前節・高知戦では、昨季から躍動している増田 隼司と、途中出場の利根 瑠偉のゴールで2得点。79分に1点は返されたものの、その後は持ち前の堅守で猛攻をはね返した。大嶽 直人監督が「FC大阪らしいハードワークは見せられた」と話したとおり、次々に人が湧き出てくる迫力ある守備が光った。
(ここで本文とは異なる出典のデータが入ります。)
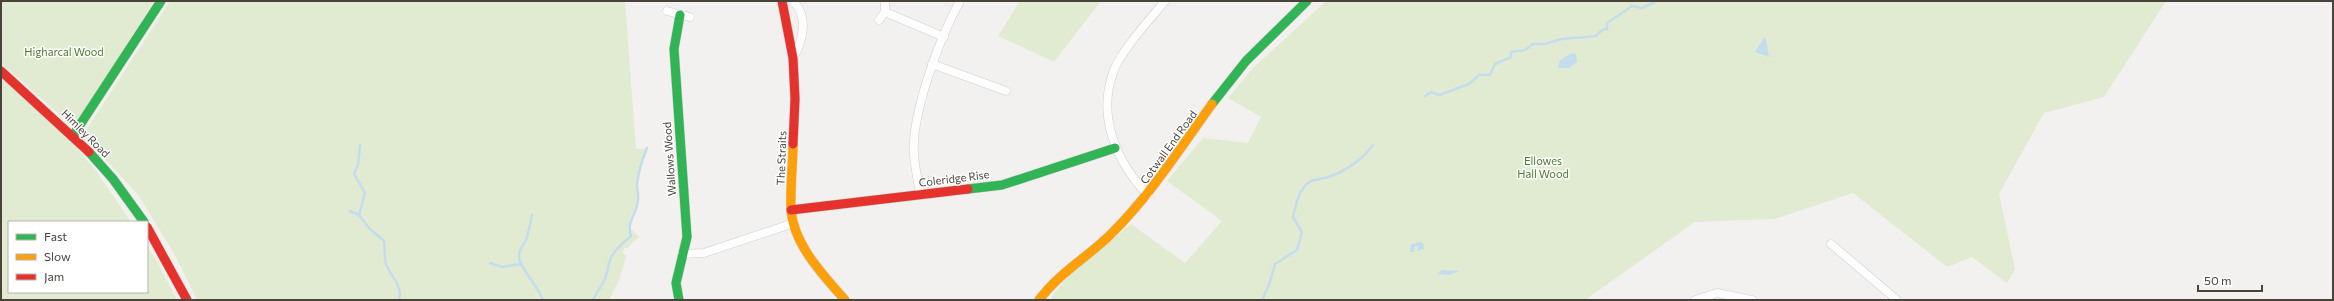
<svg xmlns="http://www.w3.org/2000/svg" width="2334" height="301" font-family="Commissioner,sans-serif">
<rect width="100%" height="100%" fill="#f3f1ef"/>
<g fill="#e1ebd1">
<path d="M1,1H154L74,127L1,63Z"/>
<path d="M170,1H625L636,149L648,148L638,177V201L631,216L629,227L639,237L627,248H624L623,254L627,255L619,280L609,300H197L176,257L139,196L83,135Z"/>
<path d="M1020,1H1101L1054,62L998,36Z"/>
<path d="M1326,1H2166L2104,97L2044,113L1999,194L2015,269L2007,283L1972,257L1947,267L1853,193L1774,219L1695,222L1585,300H1050C1069,269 1104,247 1131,224L1185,263L1222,221L1167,181L1203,138L1248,143L1261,117L1228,98L1252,69Z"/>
<path d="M1,78L60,128L96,171L131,222H9V292H147V246L159,265L177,300H1Z"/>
</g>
<g fill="#c3ddee">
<path d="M1764,38L1766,39L1769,57L1755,52Z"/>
<path d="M1572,53L1576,54L1577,62L1569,68H1558L1560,60Z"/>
<path d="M1420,242L1423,243L1424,249L1417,251L1419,246H1415L1414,252H1410L1411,244Z"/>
<path d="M1442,270L1460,271L1448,275L1437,274Z"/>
</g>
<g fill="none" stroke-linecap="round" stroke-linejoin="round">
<g stroke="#c3ddee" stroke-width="2.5">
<path d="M1425,96L1431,92L1439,95L1469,84L1479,75H1490L1495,64L1511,57V52L1525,50L1533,44H1545L1561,39L1596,36L1602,30L1607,29V23L1632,6L1642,8L1657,1"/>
<path d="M360,145L358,165L354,174L365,193L359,215L369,228L384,241C385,248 384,257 386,264C390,276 403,285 399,300"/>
<path d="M350,211L359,215"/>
<path d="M532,215C530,223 529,233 526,240C523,246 518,250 519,257C519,266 539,288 543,300"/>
<path d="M490,263L502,267L520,264"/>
<path d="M593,300C596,293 601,287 604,281C607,275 608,268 609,263C612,251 623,243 631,236C626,222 637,214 638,200C639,195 637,190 637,185C638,172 642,160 647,148"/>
<path d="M1262,300L1269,285L1275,264L1297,250L1302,232L1293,217C1296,206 1298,191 1308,183C1315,178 1321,180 1328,177C1345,172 1363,159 1373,145"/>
</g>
<defs>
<g id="street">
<path d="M793,1C809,16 803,42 793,58"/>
<path d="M667,11L690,17"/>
<path d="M885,12L944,37"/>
<path d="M879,20L885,12V4"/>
<path d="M932,64L1006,91"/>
<path d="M920,194C918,181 915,168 914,155C911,114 940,37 960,1"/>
<path d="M1148,195C1117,163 1097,117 1113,73C1119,53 1151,18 1165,1"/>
<path d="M1831,244L1897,300"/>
<path d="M682,254L704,253L794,223"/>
<path d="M1695,300L1717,293L1752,300"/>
</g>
<g id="fast">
<path d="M1212,104L1246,61L1307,1"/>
<path d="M74,134L161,1"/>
<path d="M89,152L113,179L144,222"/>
<path d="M968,189L1002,185L1115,148"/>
<path d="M679,300L676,283L687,237L674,49L680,15"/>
</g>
<g id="slow">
<path d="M793,144C793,165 790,187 791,209C793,244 823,275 845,300"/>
<path d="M1039,300C1058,274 1086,258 1109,236C1149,197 1179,150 1212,104"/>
</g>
<g id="jam">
<path d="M782,1L793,58L795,99L793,144"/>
<path d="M1,71L89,152"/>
<path d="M791,210L968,189"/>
<path d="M147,227L187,300"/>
</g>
</defs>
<use href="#street" stroke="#d1cfcc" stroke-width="9"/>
<use href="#fast" stroke="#d2cec6" stroke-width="10"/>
<use href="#slow" stroke="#d2cec6" stroke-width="10"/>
<use href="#jam" stroke="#d2cec6" stroke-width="10"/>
<use href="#street" stroke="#fdfdfd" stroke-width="8"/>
<use href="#fast" stroke="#30b455" stroke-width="9"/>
<use href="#slow" stroke="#ff9f0a" stroke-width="9"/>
<use href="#jam" stroke="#e5322d" stroke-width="9"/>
</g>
<g text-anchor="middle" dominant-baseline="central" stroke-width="3" stroke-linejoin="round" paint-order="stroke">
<g font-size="11" fill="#4d7930" stroke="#fff">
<text x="64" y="51">Higharcal Wood</text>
<text x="1543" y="160">Ellowes<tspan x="1543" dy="13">Hall Wood</tspan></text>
</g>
<g font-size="11" fill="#4a433a" stroke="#fff">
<text transform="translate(86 133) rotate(45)">Himley Road</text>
<text transform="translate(1168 147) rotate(-54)">Cotwall End Road</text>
<text transform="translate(781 158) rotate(-88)">The Straits</text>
<text transform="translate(669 159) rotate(-94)">Wallows Wood</text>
<text transform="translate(954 178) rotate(-7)">Coleridge Rise</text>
</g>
</g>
<rect width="2334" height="301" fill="none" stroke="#4a433a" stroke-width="4"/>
<rect x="8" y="221" width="140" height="72" fill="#ffffff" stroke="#b7b4b0"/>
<rect x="16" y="234" width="20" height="6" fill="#30b455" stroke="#b7b4b0"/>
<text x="44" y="241" font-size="12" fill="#4a433a">Fast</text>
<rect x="16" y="254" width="20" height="6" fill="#ff9f0a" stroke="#b7b4b0"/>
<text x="44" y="261" font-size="12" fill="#4a433a">Slow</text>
<rect x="16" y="274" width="20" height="6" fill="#e5322d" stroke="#b7b4b0"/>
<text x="44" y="281" font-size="12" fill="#4a433a">Jam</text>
<path d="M2198 285v6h64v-6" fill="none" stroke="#4a433a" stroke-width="2"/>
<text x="2204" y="285" font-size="12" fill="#4a433a" stroke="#ffffff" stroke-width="3" paint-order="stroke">50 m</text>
</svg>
しかし、指揮官が「まだまだ積み重ねが大事」と気を引き締めれば、増田 隼司も「連勝は絶対途切れるもの。考え過ぎず、目の前の試合に勝てるようにやっていきたい」と気を引き締める。昨季J2昇格プレーオフに進出しながらもつかめなかったJ2昇格に向け、ホーム・東大阪市花園ラグビー場での今季初勝利をつかんで、さらに勝点3を積み上げたい。
一方の鳥取はここまで2分1敗で未勝利。開幕戦・沼津戦で3失点を喫して敗れると、前々節・高知戦はスコアレスドロー。前節・八戸戦では半田 航也が加入後初ゴールを奪うも、流れをつかみ切れず、引き分けに終わった。しかし、シーズンはまだ始まったばかり。前節途中出場のダッジィが「自分が入ったのはゴールを決めるため。次は絶対に決めたい」と悔しさを隠さずに表現するほど、チームは勝利を渇望している。相手が好調のFC大阪となればなおさらだ。
それぞれが描く未来のために、勝点3を手にするのはどちらか。勝利への強い思いがぶつかり合う一戦となりそうだ。